TASK OBJECTIVE: Which lines of the entries contain the string "Component"? Copy each of them.

(Stored data)
*** Block opens ***
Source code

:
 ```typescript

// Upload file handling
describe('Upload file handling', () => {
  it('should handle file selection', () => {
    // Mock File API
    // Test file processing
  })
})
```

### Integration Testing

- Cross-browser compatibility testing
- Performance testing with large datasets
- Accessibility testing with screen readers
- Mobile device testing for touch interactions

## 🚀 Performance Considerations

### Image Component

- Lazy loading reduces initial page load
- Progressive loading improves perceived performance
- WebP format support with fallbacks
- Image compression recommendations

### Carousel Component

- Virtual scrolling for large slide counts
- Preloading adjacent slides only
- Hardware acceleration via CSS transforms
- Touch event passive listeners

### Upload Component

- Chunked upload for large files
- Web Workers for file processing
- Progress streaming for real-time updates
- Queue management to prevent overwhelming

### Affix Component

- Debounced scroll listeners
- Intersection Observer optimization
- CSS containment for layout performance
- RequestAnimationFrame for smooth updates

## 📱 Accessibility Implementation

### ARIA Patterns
*** Block closes ***
ANSWER TO THIS PROBLEM:
### Image Component
### Carousel Component
### Upload Component
### Affix Component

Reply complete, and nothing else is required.